Soal Latihan -
a: Apakah setiap pernyataan berikut sesuai dengan teks tentang keraguan dan kepercayaan? Jawab ya atau tidak untuk masing-masing, lalu sertakan kutipan persis dari teks yang menjadi penentunya. (i) Descartes berkesimpulan bahwa pencarian kebenaran sejati harus dimulai dengan meragukan apa saja. (ii) Kaka Revo sepaham dengan pandangan Descartes. (iii) Martin Luther King Jr memulai gerakannya dengan keraguan.
b: Salin ulang bagian teks tentang keraguan dan kepercayaan dari "Manusia bisa" sampai "akan bisa berhasil.", dengan menukar "kapal terbang" menjadi "pesawat terbang".

Teks Sumber -
Filsuf dan
Matematikawan Perancis, Rene Descartes berkesimpulan untuk mencari kebenaran
sejati harus selalu dimulai dengan cara meragukan apa saja; meragukan yang
dikatakan gurunya, meragukan kepercayaan, bahkan meragukan eksistensi dirinya
sendiri. Pokoknya, meragukan segala-galanya. Maka dari itulah muncul Proposisi:
“Ketika aku berpikir, maka aku ada” –Cogito Ergo Sum.
secara pribadi, kaka Revo tidak sepaham dengan pandangan Descartes. Cobalah anda renungkan,
bisakah anda memulai suatu usaha dengan penuh keraguan. Siapapun juga tidak
akan mau melakukan investasi entah dalam bentuk apapun juga apabila ia
meragukan akan hasilnya.
Manusia bisa
menciptakan kapal terbang, bahkan sampai bisa meraih bulan, bukannya diawali
dengan keraguan melainkan berdasarkan kepercayaan akan keberhasilannya. Begitu
juga Martin Luther King Jr, ia memulai gerakannya dimana ia percaya dan yakin
bisa mewujukan impiannya: “I Have A Dream!”. Tanpa adanya kepercayaan ini, tidak
mungkin ia akan bisa berhasil.
Pandangan
tersebut di atas sesuai dengan kredo dari Anselmus. Uskup Agung Canterbury
(1033 – 1109) dimana ia menyatakan: “Saya percaya agar dapat mengerti - Credo
ut intelligum” (Believe than understand). Melalui pernyataan ia ingin
menganjurkan bagi mereka yang ingin mencari kebenaran (baca Allah) harus
diawali dengan beriman dahulu, jadi bukanlah sebaliknya seperti Decrates.

Data Mentah -
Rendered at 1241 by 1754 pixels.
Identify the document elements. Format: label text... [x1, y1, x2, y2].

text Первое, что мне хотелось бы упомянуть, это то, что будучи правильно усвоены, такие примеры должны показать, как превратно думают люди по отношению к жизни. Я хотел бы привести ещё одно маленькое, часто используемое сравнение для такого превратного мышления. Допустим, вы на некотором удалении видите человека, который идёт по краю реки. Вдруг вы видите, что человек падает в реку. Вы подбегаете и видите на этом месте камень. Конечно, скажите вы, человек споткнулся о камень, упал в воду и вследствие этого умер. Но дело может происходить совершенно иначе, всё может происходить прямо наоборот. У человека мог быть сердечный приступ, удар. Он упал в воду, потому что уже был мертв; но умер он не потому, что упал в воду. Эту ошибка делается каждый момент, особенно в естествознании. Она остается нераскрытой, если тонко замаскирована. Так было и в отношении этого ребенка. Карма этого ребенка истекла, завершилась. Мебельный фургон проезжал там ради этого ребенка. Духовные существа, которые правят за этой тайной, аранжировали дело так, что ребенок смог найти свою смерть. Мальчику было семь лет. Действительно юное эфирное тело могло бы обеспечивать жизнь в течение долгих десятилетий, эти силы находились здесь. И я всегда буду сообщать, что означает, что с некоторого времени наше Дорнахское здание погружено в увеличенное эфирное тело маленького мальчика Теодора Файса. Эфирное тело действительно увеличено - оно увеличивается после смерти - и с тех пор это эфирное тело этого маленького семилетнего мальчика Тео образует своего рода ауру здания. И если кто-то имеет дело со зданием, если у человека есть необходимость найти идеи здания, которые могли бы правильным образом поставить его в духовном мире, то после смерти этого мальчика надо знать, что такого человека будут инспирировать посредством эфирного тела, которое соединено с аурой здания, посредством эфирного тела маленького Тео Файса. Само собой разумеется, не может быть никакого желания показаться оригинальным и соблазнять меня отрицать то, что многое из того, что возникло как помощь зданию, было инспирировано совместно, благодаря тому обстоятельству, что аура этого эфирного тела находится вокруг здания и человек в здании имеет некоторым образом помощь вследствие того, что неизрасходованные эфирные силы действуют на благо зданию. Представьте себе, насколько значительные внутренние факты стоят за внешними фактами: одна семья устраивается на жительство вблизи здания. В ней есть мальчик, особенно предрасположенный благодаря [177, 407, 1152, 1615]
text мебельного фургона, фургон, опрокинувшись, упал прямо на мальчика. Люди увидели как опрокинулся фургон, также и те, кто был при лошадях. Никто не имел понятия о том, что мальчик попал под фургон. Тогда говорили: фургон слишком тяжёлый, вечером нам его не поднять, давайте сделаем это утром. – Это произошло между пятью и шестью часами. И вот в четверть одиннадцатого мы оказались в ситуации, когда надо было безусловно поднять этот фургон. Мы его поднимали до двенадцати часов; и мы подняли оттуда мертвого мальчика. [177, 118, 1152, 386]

Jawaban Berurutan -
a:
(i) Ya: "untuk mencari kebenaran sejati harus selalu dimulai dengan cara meragukan apa saja"
(ii) Tidak: "kaka Revo tidak sepaham dengan pandangan Descartes"
(iii) Tidak: "ia memulai gerakannya dimana ia percaya dan yakin bisa mewujukan impiannya"

b:
Manusia bisa
menciptakan pesawat terbang, bahkan sampai bisa meraih bulan, bukannya diawali
dengan keraguan melainkan berdasarkan kepercayaan akan keberhasilannya. Begitu
juga Martin Luther King Jr, ia memulai gerakannya dimana ia percaya dan yakin
bisa mewujukan impiannya: “I Have A Dream!”. Tanpa adanya kepercayaan ini, tidak
mungkin ia akan bisa berhasil.